By Chloe Bennet
Becoming pregnant means that you are no longer responsible solely for yourself: something which categorizes all people’s feelings of nervousness to parenthood in general. It may be that you are a vegan and you are concerned that your diet will affect your unborn child. Many people are then espousing the importance of following a balanced diet while pregnant.
However, the fact is that no two people, experts or not, truly agree what the perfect pregnancy diet looks like. The truth is that there is probably more than one answer. That is why it is possible to enjoy a healthy pregnancy, both for mother and child while maintaining your vegan diet. Here’s how.
It’s not just about the pregnancy itself.
Often one of the key points to a healthy pregnancy is your enduring health before you become pregnant. That means eating healthily and maintaining a healthy lifestyle before you conceive. If you are in the process of looking to conceive, this becomes even more important. An unhealthy body will find it much more difficult (though not impossible) to support a healthy pregnancy. It is therefore important to begin to cut out harmful practices and think about ways of improving your lifestyle if possible. If you do all of these things and are vegan in the meantime, your diet will not need to change once you become pregnant.
Accept that not everything will go according to plan.
Pregnancy is a wonderful preparation for parenthood because no matter how much you plan, be prepared to see all structure go immediately out of the window. Don’t panic; this is 100% normal. For example, during pregnancy, you may suffer from food aversions – you may find your stomach turning with the smell of food that you always loved previously. To the rational mind, it will difficult to process, but all expectant mothers experience unlikely taste changes. Then you may have to combat morning sickness or intolerance of certain foods.
“My advice to expectant mothers with strict dietary procedures is this: be prepared to adapt. It’s mother nature’s way of telling you that it’s not just about you anymore – something that will become abundantly clear the moment your baby arrives,” suggests Tracey Drinkwater, a blogger at Assignment Help and Essayroo.
You can’t do this alone.
It may be that you are fiercely independent with your dietary needs. You may have a partner who doesn’t follow the same routines as you. You are therefore solely responsible for the meals that you prepare and eat, or at least extend a high measure of control over this. Pregnancy is a team sport: you and your partner are in this together. It will, therefore, become more challenging to run the same routines you had before you discovered a baby was on the way. That means, for example, that there are times when you are tired and won’t be able to prepare the meals in a way you once did. It can become a bone of contention if your partner cannot fulfil your dietary needs to the same extent you can.

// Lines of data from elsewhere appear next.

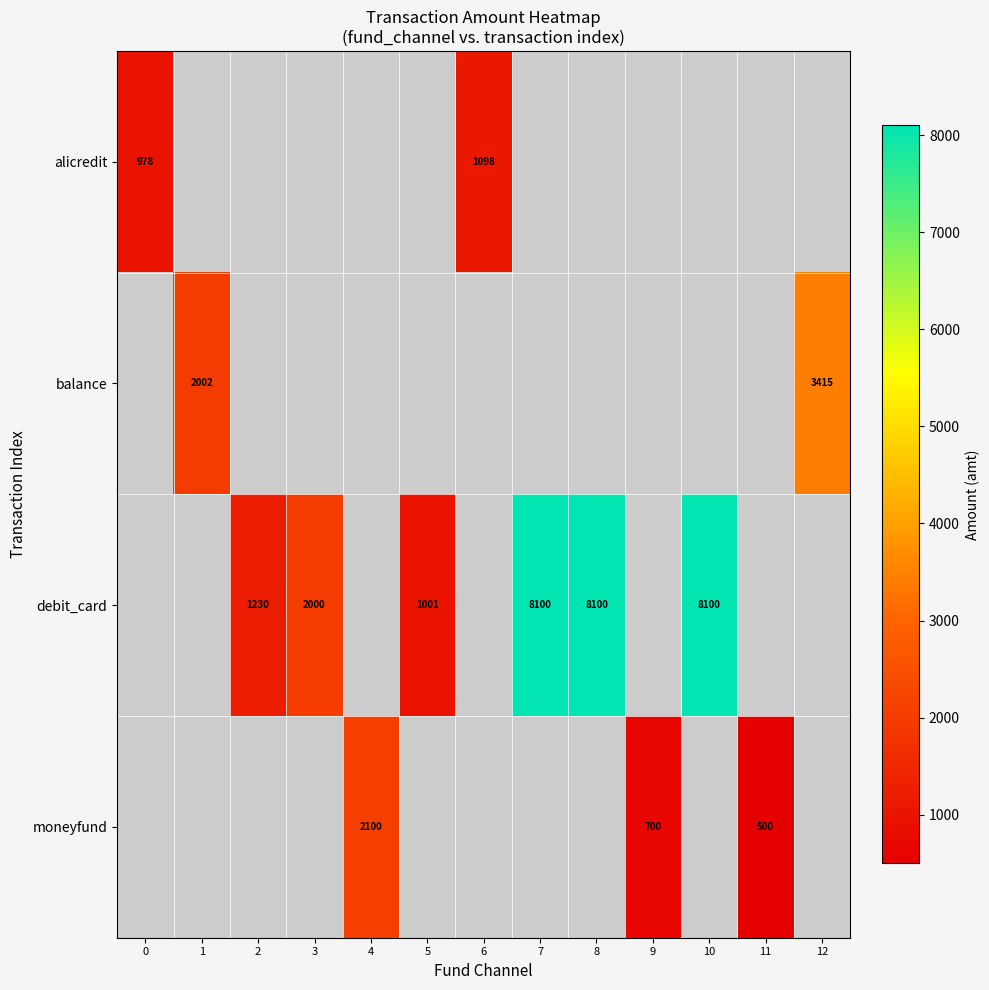

At how many categories does at least one series exceed 3532?

3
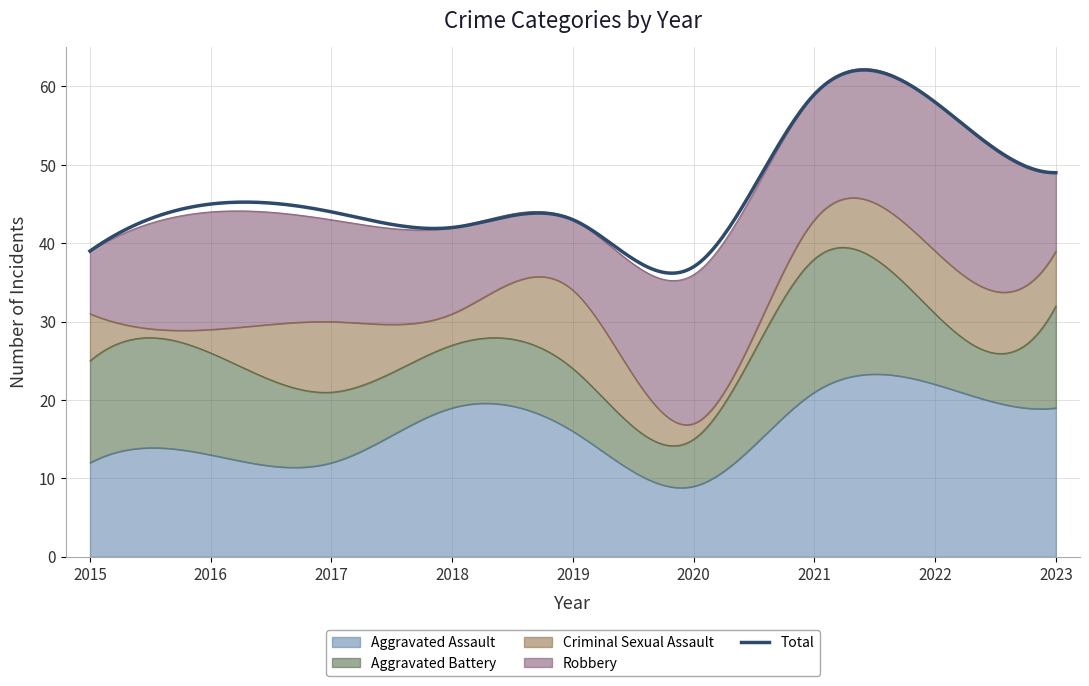

Which series has the largest range (max minus min)?

Total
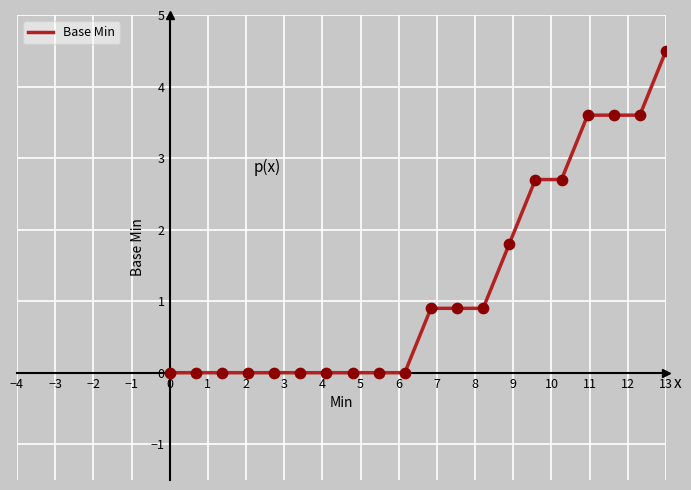

What is the maximum value shown in the chart?

4.5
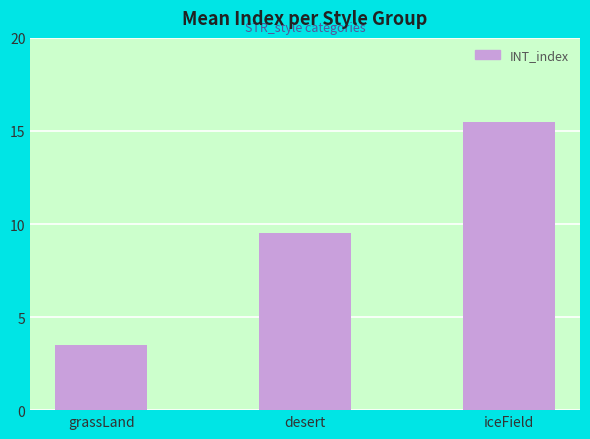

What is the difference between the values at grassLand and iceField?

12.0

“By all means have a clear say in what you are prepared to consume and not consume, but as a team venture, you will need to adapt at times, and have understanding for the other person’s perspective. Yes, you need the primary care and attention, but consider that is may not really be possible to fulfil every need and demand as it arises,” advises Maria Unthank, a psychologist at Boomessays and UKWritings.
Listen to your body.
One of the deepest frustrations felt by expectant mothers can be the way that the irrational body somehow usurps the rational mind in times of pregnancy. This is the reality. So even if you feel somehow compromised in your principles in the way that your hunger is manifesting, you would do right to listen to your body. Energy will be an issue, so try to consume more of those foods that provide you with that required energy. There are a great number of vegan-friendly foods that can do this (such as bananas or sweet potatoes). Listen to your body: it knows what it needs.
Nourish yourself immediately after the birth.
Immediately after the birth is another crucial time. Some mothers choose to consume their placenta, for example, as it is rich in nutrients that the body has lost during the delivery, as well as it being great for raising your energy levels. If this is too extreme for you, then dose up on those natural goodies that you know your body responds to. Maintaining a healthy diet (perhaps the one that you always loved before you became pregnant) is vital once your baby has arrived. And if your tastes have slightly changed, embrace them too.
Chloe Bennet is a health blogger at Academic Writing Service and Write My Papers websites. She writes about family, relationships and digestion. Also, Chloe teaches how to write successful blog posts at Paper Fellows portal.